◆ **Your instructions**: Reproduce each of the following items word for word, changing nothing.

*** Opening of Data under study ***

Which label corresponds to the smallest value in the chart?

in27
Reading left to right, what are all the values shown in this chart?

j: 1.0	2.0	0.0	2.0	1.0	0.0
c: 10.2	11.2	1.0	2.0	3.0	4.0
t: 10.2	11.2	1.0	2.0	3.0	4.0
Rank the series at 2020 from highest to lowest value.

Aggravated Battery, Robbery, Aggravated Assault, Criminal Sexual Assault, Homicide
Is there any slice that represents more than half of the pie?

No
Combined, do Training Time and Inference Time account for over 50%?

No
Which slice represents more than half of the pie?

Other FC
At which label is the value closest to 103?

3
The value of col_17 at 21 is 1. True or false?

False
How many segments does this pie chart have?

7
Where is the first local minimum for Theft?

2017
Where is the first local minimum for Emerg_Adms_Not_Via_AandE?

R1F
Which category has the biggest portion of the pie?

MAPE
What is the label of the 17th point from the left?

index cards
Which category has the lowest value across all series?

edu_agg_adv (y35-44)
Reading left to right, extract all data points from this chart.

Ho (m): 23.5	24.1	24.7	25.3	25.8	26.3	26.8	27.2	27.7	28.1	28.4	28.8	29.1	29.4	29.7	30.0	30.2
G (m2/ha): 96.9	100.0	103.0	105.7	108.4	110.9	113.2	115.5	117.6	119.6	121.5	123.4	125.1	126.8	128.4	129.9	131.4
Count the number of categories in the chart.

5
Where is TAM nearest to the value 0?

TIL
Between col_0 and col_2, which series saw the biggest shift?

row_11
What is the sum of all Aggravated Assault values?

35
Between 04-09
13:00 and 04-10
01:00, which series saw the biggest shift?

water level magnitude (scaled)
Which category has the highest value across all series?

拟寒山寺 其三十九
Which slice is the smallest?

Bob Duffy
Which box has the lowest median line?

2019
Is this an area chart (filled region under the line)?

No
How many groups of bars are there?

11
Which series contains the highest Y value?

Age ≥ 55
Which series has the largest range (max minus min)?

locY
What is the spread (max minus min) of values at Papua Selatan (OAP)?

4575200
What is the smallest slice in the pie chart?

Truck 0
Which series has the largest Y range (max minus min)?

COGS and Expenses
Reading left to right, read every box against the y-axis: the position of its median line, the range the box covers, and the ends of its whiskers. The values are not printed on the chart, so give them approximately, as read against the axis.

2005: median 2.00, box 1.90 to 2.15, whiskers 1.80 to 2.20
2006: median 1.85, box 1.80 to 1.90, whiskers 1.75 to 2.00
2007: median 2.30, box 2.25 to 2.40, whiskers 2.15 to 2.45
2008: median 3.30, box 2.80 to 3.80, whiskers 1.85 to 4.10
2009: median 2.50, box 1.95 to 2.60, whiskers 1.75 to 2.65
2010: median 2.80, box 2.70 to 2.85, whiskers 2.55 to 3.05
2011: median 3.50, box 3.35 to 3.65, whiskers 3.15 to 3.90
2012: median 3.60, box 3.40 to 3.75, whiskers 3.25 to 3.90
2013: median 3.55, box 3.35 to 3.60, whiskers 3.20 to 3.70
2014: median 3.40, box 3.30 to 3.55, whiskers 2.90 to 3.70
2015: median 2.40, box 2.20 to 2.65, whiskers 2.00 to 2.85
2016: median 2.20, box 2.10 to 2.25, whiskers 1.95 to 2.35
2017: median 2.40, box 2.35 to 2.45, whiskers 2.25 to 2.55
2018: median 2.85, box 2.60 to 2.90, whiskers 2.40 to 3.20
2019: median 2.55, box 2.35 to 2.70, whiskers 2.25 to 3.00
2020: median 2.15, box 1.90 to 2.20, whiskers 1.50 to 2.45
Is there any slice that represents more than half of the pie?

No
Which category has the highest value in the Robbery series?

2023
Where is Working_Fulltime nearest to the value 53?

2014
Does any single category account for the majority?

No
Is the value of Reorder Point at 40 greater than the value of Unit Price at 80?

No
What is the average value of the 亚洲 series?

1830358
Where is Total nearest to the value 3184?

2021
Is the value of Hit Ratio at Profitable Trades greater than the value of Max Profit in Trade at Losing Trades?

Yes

*** Close of Data under study ***

◆ **Response area**:
Which label corresponds to the smallest value in the chart?

in27
Reading left to right, what are all the values shown in this chart?

j: 1.0	2.0	0.0	2.0	1.0	0.0
c: 10.2	11.2	1.0	2.0	3.0	4.0
t: 10.2	11.2	1.0	2.0	3.0	4.0
Rank the series at 2020 from highest to lowest value.

Aggravated Battery, Robbery, Aggravated Assault, Criminal Sexual Assault, Homicide
Is there any slice that represents more than half of the pie?

No
Combined, do Training Time and Inference Time account for over 50%?

No
Which slice represents more than half of the pie?

Other FC
At which label is the value closest to 103?

3
The value of col_17 at 21 is 1. True or false?

False
How many segments does this pie chart have?

7
Where is the first local minimum for Theft?

2017
Where is the first local minimum for Emerg_Adms_Not_Via_AandE?

R1F
Which category has the biggest portion of the pie?

MAPE
What is the label of the 17th point from the left?

index cards
Which category has the lowest value across all series?

edu_agg_adv (y35-44)
Reading left to right, extract all data points from this chart.

Ho (m): 23.5	24.1	24.7	25.3	25.8	26.3	26.8	27.2	27.7	28.1	28.4	28.8	29.1	29.4	29.7	30.0	30.2
G (m2/ha): 96.9	100.0	103.0	105.7	108.4	110.9	113.2	115.5	117.6	119.6	121.5	123.4	125.1	126.8	128.4	129.9	131.4
Count the number of categories in the chart.

5
Where is TAM nearest to the value 0?

TIL
Between col_0 and col_2, which series saw the biggest shift?

row_11
What is the sum of all Aggravated Assault values?

35
Between 04-09
13:00 and 04-10
01:00, which series saw the biggest shift?

water level magnitude (scaled)
Which category has the highest value across all series?

拟寒山寺 其三十九
Which slice is the smallest?

Bob Duffy
Which box has the lowest median line?

2019
Is this an area chart (filled region under the line)?

No
How many groups of bars are there?

11
Which series contains the highest Y value?

Age ≥ 55
Which series has the largest range (max minus min)?

locY
What is the spread (max minus min) of values at Papua Selatan (OAP)?

4575200
What is the smallest slice in the pie chart?

Truck 0
Which series has the largest Y range (max minus min)?

COGS and Expenses
Reading left to right, read every box against the y-axis: the position of its median line, the range the box covers, and the ends of its whiskers. The values are not printed on the chart, so give them approximately, as read against the axis.

2005: median 2.00, box 1.90 to 2.15, whiskers 1.80 to 2.20
2006: median 1.85, box 1.80 to 1.90, whiskers 1.75 to 2.00
2007: median 2.30, box 2.25 to 2.40, whiskers 2.15 to 2.45
2008: median 3.30, box 2.80 to 3.80, whiskers 1.85 to 4.10
2009: median 2.50, box 1.95 to 2.60, whiskers 1.75 to 2.65
2010: median 2.80, box 2.70 to 2.85, whiskers 2.55 to 3.05
2011: median 3.50, box 3.35 to 3.65, whiskers 3.15 to 3.90
2012: median 3.60, box 3.40 to 3.75, whiskers 3.25 to 3.90
2013: median 3.55, box 3.35 to 3.60, whiskers 3.20 to 3.70
2014: median 3.40, box 3.30 to 3.55, whiskers 2.90 to 3.70
2015: median 2.40, box 2.20 to 2.65, whiskers 2.00 to 2.85
2016: median 2.20, box 2.10 to 2.25, whiskers 1.95 to 2.35
2017: median 2.40, box 2.35 to 2.45, whiskers 2.25 to 2.55
2018: median 2.85, box 2.60 to 2.90, whiskers 2.40 to 3.20
2019: median 2.55, box 2.35 to 2.70, whiskers 2.25 to 3.00
2020: median 2.15, box 1.90 to 2.20, whiskers 1.50 to 2.45
Is there any slice that represents more than half of the pie?

No
Which category has the highest value in the Robbery series?

2023
Where is Working_Fulltime nearest to the value 53?

2014
Does any single category account for the majority?

No
Is the value of Reorder Point at 40 greater than the value of Unit Price at 80?

No
What is the average value of the 亚洲 series?

1830358
Where is Total nearest to the value 3184?

2021
Is the value of Hit Ratio at Profitable Trades greater than the value of Max Profit in Trade at Losing Trades?

Yes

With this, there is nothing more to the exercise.